Гопхер, объясните, что именно вам не понятно? Применительно к ситуации, когда один начал принимать классический тенофовир, другой начал принимать новый. У обоих есть показания к лечению, алт, фиброз и высокая нагрузка по ДНК в крови.?

[smilla]

Геннадий82
У количественной ПЦР есть два параметра:
линейный диапазон - обусловлен аппаратом (детектирующим амплификатором)
чувствительность - обусловлена тест-системой (реактивами)
Например, у Инвитро анализ №350СВ Количественное определение РНК вируса гепатита С методом ПЦР [вирусная нагрузка] (HCV Viral Load, Hepatitis C Virus RNA (Quantitative test)) в сыворотке крови имеет
линейный диапазон 1х10*2 МЕ/мл - 1х10*8 МЕ/мл
чувствительность определения - 60 МЕ/мл
Результат анализа интерпретируется:
если кол-во меньше чувствительности тест-системы (60 МЕ/мл), пишут "не обнаружено"
если кол-во меньше минимума линейного диапазона (100 МЕ/мл), но больше чувствительности (60 МЕ/мл), пишут "обнаружено менее 100 МЕ/мл"
если кол-во больше минимума линейного диапазона (100 МЕ/мл) и меньше его максимума (1х10*8 МЕ/мл), то пишут конкретное число обнаруженного РНК
если кол-во больше максимума линейного диапазона (1х10*8 МЕ/мл), то пишут "обнаружено более 1х10*8 МЕ/мл"

[gopher60]

Yurik ---- >

Я не понимаю, почему Вы считаете, что при подавленной репликации может быть разница между TDF и TAF

с точки зрения возможности мутации вируса.
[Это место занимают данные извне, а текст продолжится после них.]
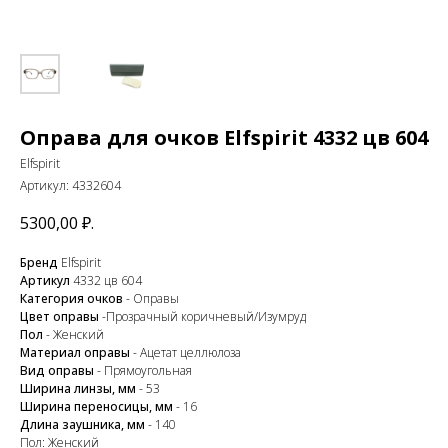
Оправа для очков Elfspirit 4332 цв 604
Elfspirit
Артикул:
4332604
5300,00
₽.
Бренд
Elfspirit
Артикул
4332 цв 604
Категория очков
- Оправы
Цвет оправы
-Прозрачный коричневый/Изумруд
Пол
- Женский
Материал оправы
- Ацетат целлюлоза
Вид оправы
- Прямоугольная
Ширина линзы, мм
- 53
Ширина переносицы, мм
- 16
Длина заушника, мм
- 140
Пол: Женский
Почему меньшая концентрация действующего вещества может быть опасной ?

Впрочем, я не много чего не понимаю. Образование не то и буквы незнакомые

Но полностью разделяю Вашу мысль, что только многолетнее применение препарата может показать его эффективность и безопасность.

[Yurik]

Но полностью разделяю Вашу мысль, что только многолетнее применение препарата может показать его эффективность и безопасность.

У меня такой мысли кстате не было.
У меня она четко была направлена на то, что после каждого года применения будут указывать - мутаций устойчивости не выявлено и таким образом будет подтверждаться аналогия с классическим тенофовиром в этом смысле.